== RECORDS PROVIDED ==
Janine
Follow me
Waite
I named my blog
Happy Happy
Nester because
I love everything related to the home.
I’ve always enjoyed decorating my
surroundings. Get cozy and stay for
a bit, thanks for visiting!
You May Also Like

== EXERCISE DESCRIPTION ==
Could you retype all of the records above exactly as they appear?

== ANSWER SECTION ==
Janine
Follow me
Waite
I named my blog
Happy Happy
Nester because
I love everything related to the home.
I’ve always enjoyed decorating my
surroundings. Get cozy and stay for
a bit, thanks for visiting!
You May Also Like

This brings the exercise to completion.